** Task material follows **
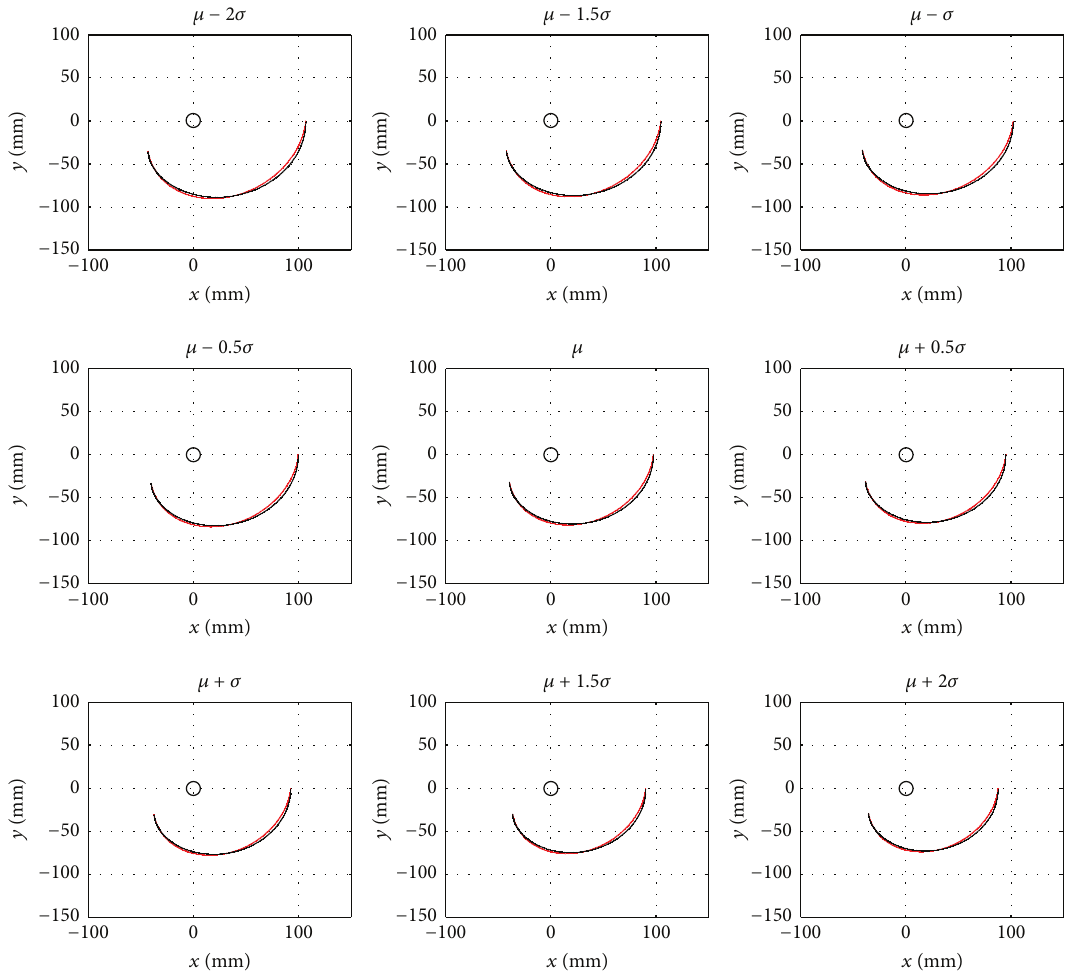
Figure 11: Paths of the middle finger and R-RRT proposed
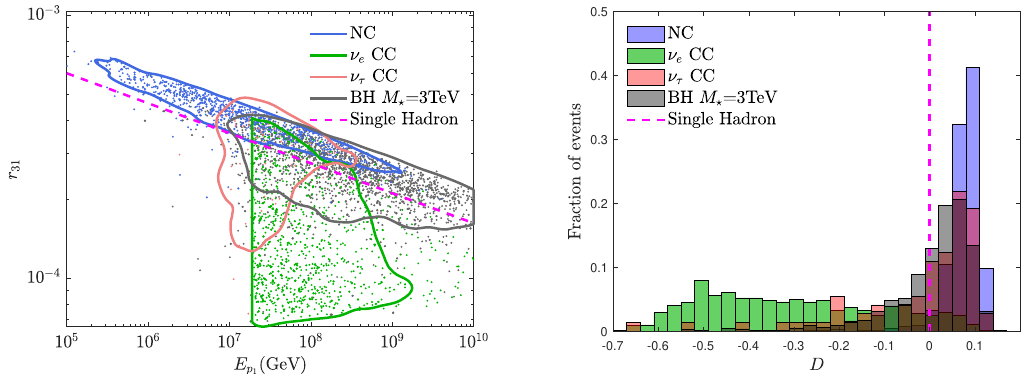
Figure 9 . Left: third peak to (cid:12)rst peak energy ratio as a function of the energy of the (cid:12)rst peak. Neutrinos from 20 PeV to 10 EeV following the E (cid:0) 2 spectrum is simulated assuming (1:1:1) (cid:13)avor composition. Blue, green, red and black dots depict NC, (cid:23) e CC, (cid:23) (cid:28) CC and black hole production events with M ? = 3 TeV and 6 extra dimensions. The solid lines enclose the 90% regions corre- spondingly. The dashed magenta line is the Hadron Line of eq. (4.1). The number of simulations is proportional to the number of events predicted in the detector, i.e. R dE (cid:23) (cid:27) ( E (cid:23) ) M e(cid:11) ( E (cid:23) ) d(cid:30) (cid:23) SM interactions an up quark is hadronized as part of the (cid:12)nal state particles. In both SM and BH cases, only shower events and tau decay within 100 m are selected. Right: distance of events from the Hadron Line de(cid:12)ned in eq. (4.2) for NC (blue), (cid:23) e CC (green), (cid:23) (cid:28) CC (red) and black hole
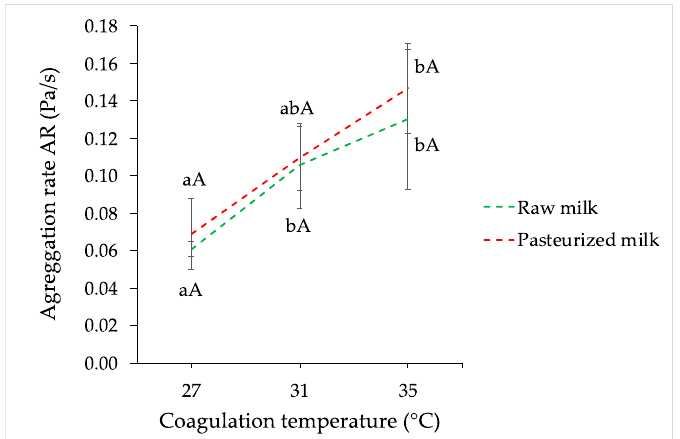
Figure 9. Influence of coagulation temperature and heat treatment of milk on aggregation rate AR (Pa/s). Values with different lowercase letters (a, b) represent differences between the coagulation temperature levels of the same milk, uppercase letters indicate no differences between milk heat treatments (raw/pasteurized). Comparison of means was performed by Tukey HSD test ( p < 0.05).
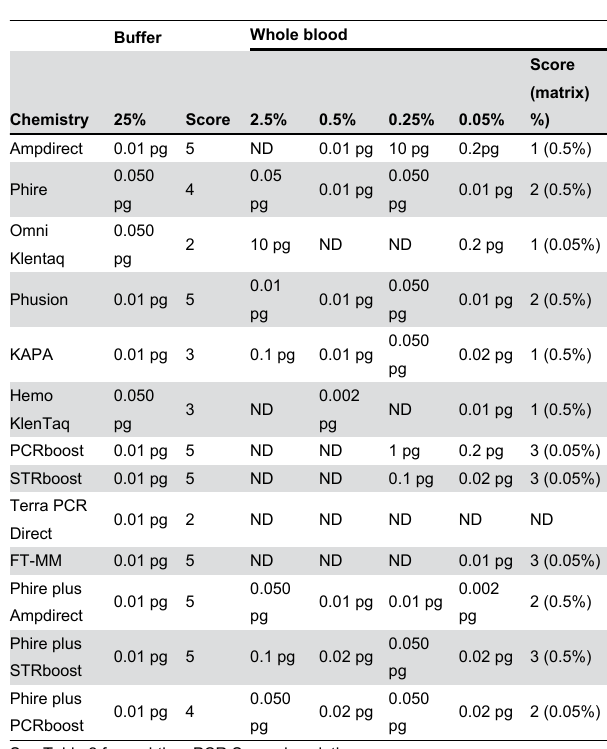
Table 4. Comparison of inhibitor-resistant polymerases with and without Taq DNA polymerase addition in buffer.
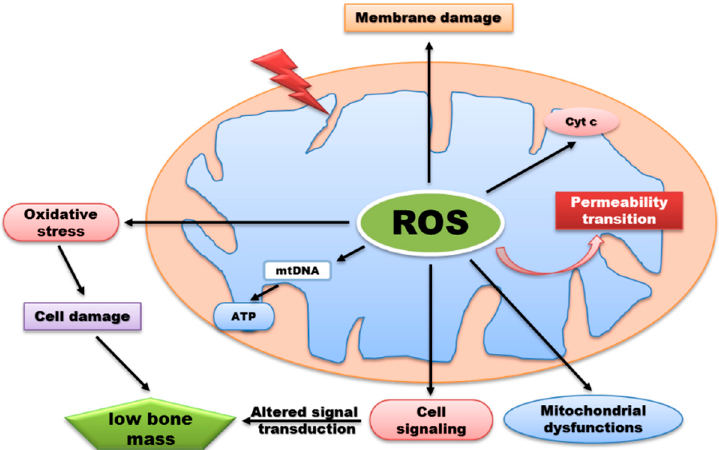
Figure 2. ROS generation by mitochondria can influence various biological functions but excessive production of ROS lead to signaling alteration, membrane damage, release of cytochrome c, and oxidative damage to mitochondrial proteins and DNA. Consequently, oxidative damage can impair synthesis of ATP thereby preventing normal metabolic functions which contributes to a wide range of disease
** End of Task material **
> _Task description_
Without the images, output all the entries exactly as they stand.

> _Task solution_
Figure 11: Paths of the middle finger and R-RRT proposed
Figure 9 . Left: third peak to (cid:12)rst peak energy ratio as a function of the energy of the (cid:12)rst peak. Neutrinos from 20 PeV to 10 EeV following the E (cid:0) 2 spectrum is simulated assuming (1:1:1) (cid:13)avor composition. Blue, green, red and black dots depict NC, (cid:23) e CC, (cid:23) (cid:28) CC and black hole production events with M ? = 3 TeV and 6 extra dimensions. The solid lines enclose the 90% regions corre- spondingly. The dashed magenta line is the Hadron Line of eq. (4.1). The number of simulations is proportional to the number of events predicted in the detector, i.e. R dE (cid:23) (cid:27) ( E (cid:23) ) M e(cid:11) ( E (cid:23) ) d(cid:30) (cid:23) SM interactions an up quark is hadronized as part of the (cid:12)nal state particles. In both SM and BH cases, only shower events and tau decay within 100 m are selected. Right: distance of events from the Hadron Line de(cid:12)ned in eq. (4.2) for NC (blue), (cid:23) e CC (green), (cid:23) (cid:28) CC (red) and black hole
Figure 9. Influence of coagulation temperature and heat treatment of milk on aggregation rate AR (Pa/s). Values with different lowercase letters (a, b) represent differences between the coagulation temperature levels of the same milk, uppercase letters indicate no differences between milk heat treatments (raw/pasteurized). Comparison of means was performed by Tukey HSD test ( p < 0.05).
Table 4. Comparison of inhibitor-resistant polymerases with and without Taq DNA polymerase addition in buffer.
Figure 2. ROS generation by mitochondria can influence various biological functions but excessive production of ROS lead to signaling alteration, membrane damage, release of cytochrome c, and oxidative damage to mitochondrial proteins and DNA. Consequently, oxidative damage can impair synthesis of ATP thereby preventing normal metabolic functions which contributes to a wide range of disease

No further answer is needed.